**YOUR ASSIGNMENT**
Output the entries below exactly, from the first line to the line holding "14: (114, 129, 7.65)", both included.

**Saved entries**

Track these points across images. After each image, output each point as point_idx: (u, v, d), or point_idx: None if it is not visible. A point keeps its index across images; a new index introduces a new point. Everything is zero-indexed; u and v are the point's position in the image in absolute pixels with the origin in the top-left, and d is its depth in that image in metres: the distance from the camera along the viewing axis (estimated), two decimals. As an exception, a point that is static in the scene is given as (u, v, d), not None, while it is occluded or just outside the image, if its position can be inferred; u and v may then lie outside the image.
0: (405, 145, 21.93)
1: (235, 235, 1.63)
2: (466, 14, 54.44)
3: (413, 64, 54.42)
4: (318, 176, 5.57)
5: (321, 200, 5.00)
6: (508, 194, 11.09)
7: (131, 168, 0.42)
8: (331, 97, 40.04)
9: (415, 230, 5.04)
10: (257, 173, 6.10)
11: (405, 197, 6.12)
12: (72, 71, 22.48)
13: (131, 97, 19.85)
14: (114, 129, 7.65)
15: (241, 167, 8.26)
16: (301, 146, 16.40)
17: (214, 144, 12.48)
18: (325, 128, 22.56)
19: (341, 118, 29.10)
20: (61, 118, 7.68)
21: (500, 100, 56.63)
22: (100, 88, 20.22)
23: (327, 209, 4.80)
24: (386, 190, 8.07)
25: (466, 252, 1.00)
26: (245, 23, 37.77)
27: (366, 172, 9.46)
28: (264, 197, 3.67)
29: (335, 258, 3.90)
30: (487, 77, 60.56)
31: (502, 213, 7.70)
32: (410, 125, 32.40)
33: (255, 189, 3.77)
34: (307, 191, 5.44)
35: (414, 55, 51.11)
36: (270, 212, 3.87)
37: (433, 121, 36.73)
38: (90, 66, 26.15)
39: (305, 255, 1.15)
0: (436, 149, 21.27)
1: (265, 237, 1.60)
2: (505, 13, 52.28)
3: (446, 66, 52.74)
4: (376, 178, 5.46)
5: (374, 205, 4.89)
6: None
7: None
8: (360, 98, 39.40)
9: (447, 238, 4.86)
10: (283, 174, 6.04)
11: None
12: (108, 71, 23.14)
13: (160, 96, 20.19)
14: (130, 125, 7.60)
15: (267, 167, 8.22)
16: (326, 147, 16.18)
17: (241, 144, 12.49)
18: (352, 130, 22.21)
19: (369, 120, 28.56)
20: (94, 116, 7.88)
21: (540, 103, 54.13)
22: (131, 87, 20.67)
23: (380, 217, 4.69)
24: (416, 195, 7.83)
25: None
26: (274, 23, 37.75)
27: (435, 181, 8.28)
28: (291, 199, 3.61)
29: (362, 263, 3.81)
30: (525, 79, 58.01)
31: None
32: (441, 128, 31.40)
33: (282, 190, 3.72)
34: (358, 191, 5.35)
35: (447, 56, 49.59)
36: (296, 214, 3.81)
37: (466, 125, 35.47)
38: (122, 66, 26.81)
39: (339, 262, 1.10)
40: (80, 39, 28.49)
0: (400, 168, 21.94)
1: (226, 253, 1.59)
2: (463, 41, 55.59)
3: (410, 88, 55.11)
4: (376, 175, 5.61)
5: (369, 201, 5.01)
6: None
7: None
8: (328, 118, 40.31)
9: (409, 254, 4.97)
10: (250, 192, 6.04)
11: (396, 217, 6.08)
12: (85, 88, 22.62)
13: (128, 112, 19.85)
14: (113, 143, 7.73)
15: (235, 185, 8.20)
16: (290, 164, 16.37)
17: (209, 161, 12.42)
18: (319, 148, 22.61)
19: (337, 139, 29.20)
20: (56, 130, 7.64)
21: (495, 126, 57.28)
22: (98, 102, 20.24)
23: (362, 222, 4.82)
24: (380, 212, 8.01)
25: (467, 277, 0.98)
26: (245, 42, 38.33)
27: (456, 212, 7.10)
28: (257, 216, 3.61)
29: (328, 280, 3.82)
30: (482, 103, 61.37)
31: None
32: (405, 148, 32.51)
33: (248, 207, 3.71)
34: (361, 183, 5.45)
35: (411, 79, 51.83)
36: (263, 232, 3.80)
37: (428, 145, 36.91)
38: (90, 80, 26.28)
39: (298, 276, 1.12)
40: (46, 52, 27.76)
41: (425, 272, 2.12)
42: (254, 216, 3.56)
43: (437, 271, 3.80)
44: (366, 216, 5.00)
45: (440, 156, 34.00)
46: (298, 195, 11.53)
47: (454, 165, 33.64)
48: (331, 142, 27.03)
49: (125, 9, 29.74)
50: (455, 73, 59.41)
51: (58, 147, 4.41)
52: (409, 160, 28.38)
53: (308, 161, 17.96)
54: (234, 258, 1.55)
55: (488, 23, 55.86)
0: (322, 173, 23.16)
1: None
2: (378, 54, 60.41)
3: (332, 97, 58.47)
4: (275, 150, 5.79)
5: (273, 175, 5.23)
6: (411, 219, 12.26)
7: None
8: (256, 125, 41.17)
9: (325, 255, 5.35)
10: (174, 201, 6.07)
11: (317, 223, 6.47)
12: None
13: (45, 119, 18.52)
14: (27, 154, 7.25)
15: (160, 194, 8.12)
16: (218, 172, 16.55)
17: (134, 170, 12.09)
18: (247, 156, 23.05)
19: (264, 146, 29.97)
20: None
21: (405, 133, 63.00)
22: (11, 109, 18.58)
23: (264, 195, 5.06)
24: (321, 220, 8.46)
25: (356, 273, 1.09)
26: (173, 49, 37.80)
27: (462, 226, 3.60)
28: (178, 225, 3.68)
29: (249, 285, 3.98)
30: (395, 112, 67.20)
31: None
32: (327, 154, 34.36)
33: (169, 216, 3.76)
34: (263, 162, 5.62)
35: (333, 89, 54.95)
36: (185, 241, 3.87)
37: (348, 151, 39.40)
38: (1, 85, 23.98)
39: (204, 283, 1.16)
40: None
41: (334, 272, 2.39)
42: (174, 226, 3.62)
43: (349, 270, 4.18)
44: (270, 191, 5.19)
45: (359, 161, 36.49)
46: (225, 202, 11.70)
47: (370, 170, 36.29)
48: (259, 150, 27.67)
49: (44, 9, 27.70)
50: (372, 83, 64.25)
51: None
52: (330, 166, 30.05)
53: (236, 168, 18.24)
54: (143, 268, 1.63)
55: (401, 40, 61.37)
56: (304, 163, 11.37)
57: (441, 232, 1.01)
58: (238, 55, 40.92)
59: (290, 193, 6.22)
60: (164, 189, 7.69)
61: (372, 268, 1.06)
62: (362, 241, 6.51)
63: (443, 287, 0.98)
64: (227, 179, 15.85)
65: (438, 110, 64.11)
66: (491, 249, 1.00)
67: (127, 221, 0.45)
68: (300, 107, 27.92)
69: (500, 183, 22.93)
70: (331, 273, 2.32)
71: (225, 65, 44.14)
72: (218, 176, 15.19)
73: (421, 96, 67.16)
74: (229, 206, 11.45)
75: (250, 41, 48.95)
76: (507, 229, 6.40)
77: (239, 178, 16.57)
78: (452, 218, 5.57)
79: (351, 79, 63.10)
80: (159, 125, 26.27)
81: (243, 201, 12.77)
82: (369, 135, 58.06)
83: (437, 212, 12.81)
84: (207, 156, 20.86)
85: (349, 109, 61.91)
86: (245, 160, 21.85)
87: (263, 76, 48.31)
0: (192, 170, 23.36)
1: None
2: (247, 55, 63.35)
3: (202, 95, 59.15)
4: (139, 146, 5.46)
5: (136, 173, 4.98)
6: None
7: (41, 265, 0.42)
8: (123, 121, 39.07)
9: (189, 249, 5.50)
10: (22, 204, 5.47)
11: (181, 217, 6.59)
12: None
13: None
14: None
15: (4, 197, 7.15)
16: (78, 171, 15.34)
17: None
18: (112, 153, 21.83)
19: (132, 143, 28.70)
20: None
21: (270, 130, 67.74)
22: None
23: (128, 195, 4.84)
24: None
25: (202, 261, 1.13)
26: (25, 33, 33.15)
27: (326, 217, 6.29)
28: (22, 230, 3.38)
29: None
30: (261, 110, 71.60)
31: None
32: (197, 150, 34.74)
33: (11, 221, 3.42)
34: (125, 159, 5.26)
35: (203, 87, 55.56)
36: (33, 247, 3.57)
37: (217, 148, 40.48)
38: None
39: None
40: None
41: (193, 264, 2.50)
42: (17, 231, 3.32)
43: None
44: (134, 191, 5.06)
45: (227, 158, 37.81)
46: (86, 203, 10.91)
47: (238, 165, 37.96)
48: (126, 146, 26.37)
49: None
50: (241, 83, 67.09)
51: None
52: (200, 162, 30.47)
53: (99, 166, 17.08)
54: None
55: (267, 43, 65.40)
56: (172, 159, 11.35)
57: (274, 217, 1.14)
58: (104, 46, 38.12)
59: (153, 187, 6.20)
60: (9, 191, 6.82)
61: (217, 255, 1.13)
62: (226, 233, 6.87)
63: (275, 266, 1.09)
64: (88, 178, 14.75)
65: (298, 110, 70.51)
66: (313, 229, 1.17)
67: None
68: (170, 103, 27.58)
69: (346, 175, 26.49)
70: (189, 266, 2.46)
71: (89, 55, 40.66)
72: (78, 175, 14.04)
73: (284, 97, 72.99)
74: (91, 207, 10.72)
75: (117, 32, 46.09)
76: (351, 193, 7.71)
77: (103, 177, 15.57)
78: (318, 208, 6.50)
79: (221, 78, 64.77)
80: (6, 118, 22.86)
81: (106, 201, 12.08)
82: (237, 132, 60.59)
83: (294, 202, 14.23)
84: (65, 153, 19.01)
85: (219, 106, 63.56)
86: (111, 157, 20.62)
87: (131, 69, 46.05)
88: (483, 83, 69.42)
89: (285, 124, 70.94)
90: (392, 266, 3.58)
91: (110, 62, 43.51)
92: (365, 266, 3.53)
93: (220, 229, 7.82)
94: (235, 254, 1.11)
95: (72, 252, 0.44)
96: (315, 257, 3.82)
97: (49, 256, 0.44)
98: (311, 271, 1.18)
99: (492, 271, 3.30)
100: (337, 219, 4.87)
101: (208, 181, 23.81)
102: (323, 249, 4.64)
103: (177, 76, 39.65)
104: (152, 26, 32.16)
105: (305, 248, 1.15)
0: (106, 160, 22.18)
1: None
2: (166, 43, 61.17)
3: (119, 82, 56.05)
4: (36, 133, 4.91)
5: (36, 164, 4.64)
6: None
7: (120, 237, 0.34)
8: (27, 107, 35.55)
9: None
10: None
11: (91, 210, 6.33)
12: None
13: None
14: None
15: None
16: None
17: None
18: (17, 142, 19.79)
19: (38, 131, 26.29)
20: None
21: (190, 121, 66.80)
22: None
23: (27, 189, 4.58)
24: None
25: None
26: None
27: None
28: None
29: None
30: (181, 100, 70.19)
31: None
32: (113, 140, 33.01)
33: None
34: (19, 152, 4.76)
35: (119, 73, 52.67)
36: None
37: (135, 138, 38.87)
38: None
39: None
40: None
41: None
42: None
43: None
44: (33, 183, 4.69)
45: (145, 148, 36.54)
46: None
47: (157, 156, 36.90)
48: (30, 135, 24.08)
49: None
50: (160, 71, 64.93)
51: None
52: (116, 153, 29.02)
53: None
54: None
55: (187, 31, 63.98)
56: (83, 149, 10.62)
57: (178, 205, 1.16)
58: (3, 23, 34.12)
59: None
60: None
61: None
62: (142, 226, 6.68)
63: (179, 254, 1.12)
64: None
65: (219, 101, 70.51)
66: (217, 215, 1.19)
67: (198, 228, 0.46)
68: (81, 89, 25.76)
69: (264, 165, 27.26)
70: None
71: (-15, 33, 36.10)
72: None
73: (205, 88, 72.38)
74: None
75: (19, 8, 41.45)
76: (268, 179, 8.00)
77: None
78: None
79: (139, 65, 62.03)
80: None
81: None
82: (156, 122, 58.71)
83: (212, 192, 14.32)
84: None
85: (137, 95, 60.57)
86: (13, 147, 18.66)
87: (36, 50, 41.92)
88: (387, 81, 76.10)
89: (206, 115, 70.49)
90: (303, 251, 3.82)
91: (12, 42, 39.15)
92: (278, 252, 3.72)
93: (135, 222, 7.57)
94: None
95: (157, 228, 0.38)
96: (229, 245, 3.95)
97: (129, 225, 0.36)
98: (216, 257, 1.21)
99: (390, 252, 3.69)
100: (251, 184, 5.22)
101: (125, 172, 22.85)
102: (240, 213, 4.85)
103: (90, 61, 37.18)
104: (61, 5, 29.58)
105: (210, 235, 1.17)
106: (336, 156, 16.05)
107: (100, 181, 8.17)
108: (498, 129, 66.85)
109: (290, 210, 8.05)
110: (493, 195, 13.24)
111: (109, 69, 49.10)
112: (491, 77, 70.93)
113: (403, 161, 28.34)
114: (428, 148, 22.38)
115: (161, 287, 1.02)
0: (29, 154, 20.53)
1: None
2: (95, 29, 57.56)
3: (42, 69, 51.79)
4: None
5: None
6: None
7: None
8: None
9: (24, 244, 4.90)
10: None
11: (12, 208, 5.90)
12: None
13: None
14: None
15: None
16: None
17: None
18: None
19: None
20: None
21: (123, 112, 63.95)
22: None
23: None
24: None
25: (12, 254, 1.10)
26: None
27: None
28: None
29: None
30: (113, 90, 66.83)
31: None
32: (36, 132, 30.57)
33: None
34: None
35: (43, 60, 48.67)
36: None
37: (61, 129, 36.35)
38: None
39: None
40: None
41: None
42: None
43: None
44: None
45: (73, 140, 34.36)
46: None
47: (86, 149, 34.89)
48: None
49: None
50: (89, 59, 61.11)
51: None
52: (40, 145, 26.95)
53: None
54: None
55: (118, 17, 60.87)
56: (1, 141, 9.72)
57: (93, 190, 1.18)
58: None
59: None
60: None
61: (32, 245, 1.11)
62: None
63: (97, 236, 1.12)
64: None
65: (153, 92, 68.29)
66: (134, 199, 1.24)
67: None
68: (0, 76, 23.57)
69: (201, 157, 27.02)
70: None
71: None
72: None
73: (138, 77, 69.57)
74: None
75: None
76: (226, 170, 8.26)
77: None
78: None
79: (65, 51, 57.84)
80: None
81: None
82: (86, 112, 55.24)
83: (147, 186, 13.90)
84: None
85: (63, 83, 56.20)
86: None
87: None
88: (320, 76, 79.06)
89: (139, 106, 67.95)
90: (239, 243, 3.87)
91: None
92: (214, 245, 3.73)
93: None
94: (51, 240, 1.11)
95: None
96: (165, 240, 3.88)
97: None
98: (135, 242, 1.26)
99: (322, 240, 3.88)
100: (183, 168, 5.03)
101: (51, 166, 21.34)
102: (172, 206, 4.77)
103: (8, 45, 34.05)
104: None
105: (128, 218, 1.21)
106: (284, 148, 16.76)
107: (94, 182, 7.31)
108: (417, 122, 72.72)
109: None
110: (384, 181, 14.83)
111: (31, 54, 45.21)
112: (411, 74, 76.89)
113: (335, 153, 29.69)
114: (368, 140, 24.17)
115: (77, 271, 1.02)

**COMPLETED TASK**
Track these points across images. After each image, output each point as point_idx: (u, v, d), or point_idx: None if it is not visible. A point keeps its index across images; a new index introduces a new point. Everything is zero-indexed; u and v are the point's position in the image in absolute pixels with the origin in the top-left, and d is its depth in that image in metres: the distance from the camera along the viewing axis (estimated), two decimals. As an exception, a point that is static in the scene is given as (u, v, d), not None, while it is occluded or just outside the image, if its position can be inferred; u and v may then lie outside the image.
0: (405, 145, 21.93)
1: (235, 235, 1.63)
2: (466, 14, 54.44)
3: (413, 64, 54.42)
4: (318, 176, 5.57)
5: (321, 200, 5.00)
6: (508, 194, 11.09)
7: (131, 168, 0.42)
8: (331, 97, 40.04)
9: (415, 230, 5.04)
10: (257, 173, 6.10)
11: (405, 197, 6.12)
12: (72, 71, 22.48)
13: (131, 97, 19.85)
14: (114, 129, 7.65)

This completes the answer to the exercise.